Not every accident occurring at work or related to work is considered a work-related accident under Spanish law. Specifically, among other cases, an accident caused by willful misconduct or recklessness of the employee is not considered to be an accident at work, unless the recklessness is a consequence of the habitual execution of a job and derives from the trust that it inspires. It is necessary to analyze the totality of circumstances of the case at hand to determine whether the accident is work-related or not.
Spanish legislation contains a wide range of mandatory occupational risk prevention measures to protect employees during the provision of services to avoid occupational accidents.
Article 156, paragraph 1, of the Consolidated Text of the General Social Security Law defines an accident at work as “any bodily injury that the employee suffers on the occasion of or as a consequence of the work he/she performs as an employee”. Section 4.b) of this article goes on to clarify that “those that are due to malice or recklessness on the part of the injured employee” will not be considered work-related accidents, and the following section 5.a), in a further twist, goes on to clarify that the professional recklessness resulting from the habitual execution of a job and deriving from the trust that it inspires will not prevent the classification of an accident as work-related.
In practice, it can be difficult to determine which situations constitute an accident at work from those that do not, due to the presence of a fraudulent based on a reckless act of the employee, and when the recklessness that the employee may have committed has been a consequence of the habitual execution of a job.

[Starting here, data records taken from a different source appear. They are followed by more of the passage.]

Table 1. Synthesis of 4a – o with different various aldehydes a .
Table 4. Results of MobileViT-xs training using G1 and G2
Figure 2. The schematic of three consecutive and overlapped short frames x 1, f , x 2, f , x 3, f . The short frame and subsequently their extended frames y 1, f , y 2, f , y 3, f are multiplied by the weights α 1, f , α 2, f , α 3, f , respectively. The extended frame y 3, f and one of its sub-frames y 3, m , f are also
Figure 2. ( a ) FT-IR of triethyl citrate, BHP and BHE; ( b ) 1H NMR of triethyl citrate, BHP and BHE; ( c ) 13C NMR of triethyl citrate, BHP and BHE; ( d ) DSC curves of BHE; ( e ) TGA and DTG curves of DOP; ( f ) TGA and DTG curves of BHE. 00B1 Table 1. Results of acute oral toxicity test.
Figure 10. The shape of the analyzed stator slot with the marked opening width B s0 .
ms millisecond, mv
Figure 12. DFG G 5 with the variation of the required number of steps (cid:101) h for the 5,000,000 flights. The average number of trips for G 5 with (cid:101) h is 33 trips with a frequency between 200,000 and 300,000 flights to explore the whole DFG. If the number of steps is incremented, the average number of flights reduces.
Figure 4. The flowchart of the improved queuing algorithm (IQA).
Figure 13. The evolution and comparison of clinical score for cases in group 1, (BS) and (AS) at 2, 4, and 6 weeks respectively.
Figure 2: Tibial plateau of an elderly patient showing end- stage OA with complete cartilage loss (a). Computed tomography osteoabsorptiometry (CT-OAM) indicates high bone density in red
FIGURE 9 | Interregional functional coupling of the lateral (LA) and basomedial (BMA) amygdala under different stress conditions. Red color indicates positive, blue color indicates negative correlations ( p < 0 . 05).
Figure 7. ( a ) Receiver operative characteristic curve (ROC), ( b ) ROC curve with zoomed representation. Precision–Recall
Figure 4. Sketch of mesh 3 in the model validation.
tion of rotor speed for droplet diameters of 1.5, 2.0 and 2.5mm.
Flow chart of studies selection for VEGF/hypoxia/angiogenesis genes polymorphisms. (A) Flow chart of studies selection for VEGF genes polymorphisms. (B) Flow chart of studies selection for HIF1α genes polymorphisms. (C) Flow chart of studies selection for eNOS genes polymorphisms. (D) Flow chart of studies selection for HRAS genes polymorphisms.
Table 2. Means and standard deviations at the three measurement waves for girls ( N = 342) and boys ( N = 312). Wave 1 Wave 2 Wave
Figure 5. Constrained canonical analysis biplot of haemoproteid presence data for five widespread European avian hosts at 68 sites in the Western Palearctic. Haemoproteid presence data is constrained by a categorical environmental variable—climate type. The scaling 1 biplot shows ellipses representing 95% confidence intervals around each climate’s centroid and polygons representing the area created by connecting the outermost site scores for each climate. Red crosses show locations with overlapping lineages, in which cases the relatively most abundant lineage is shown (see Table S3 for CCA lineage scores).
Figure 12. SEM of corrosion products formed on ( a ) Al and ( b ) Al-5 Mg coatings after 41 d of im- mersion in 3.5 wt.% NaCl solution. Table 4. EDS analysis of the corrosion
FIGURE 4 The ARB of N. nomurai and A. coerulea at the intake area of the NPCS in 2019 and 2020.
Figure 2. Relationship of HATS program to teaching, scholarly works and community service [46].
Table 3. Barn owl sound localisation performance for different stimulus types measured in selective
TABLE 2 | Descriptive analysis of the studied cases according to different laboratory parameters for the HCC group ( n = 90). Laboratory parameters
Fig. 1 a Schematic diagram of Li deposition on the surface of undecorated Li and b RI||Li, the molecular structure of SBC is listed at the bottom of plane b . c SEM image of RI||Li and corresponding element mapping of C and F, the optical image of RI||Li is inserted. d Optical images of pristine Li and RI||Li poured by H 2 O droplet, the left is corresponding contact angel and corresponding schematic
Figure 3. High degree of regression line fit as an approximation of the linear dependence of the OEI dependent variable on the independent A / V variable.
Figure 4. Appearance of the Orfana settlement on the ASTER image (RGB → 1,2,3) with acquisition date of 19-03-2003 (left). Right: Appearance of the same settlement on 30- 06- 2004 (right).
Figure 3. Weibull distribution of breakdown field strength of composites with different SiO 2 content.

This determination, however, is crucial because the classification can have very different consequences, both for the employee and for the company, in terms of liability and compensation for the damage.
With this regulatory framework, any accident at work, whose origin comes from any imprudence committed by the employee, to a greater or lesser extent, will require a specific and individual analysis that allows to conclude if it can be classified as an accident at work, since no statements with a general vocation are possible.
In the judicial doctrine, a conduct in which manifest, unnecessary and especially serious risks are assumed, exceeding the normal behavior of people and disregarding the most elementary rules of prudence, is considered as a fraudulent and imprudent action, which exempts the classification as an accident at work. In other words, such behaviors by the employee in respect of which the adoption of safety measures by the employer could not have prevented the accident.
This definition must be taken into account to determine the classification of events that may fall on the borderline of one or the other figure and, based on it, our courts and tribunals have paid special attention to the specific circumstances of each accident, such as the place where the events took place, the time, the existing and applied safety and protection measures, the training and information provided, etc.
The judicial doctrine also reviews whether the employee has assumed unnecessary and particularly serious risks, assessing whether the actions of the employee in question can even understood be out of the ordinary for people, being this last element, which has mainly led to declare the concurrence of recklessness on the part of the employee, causing the accident.
Therefore, in matters of work-related accidents and possible imprudence on the part of the employee, there is no formula that allows us to obtain a quick and simple classification of the accident, but this does not imply that every accident occurring at work or related to it can be classified as work-related or that the employer must necessarily be held liable for it. It will be necessary to look at the specific circumstances of the case, which caused the accident in question.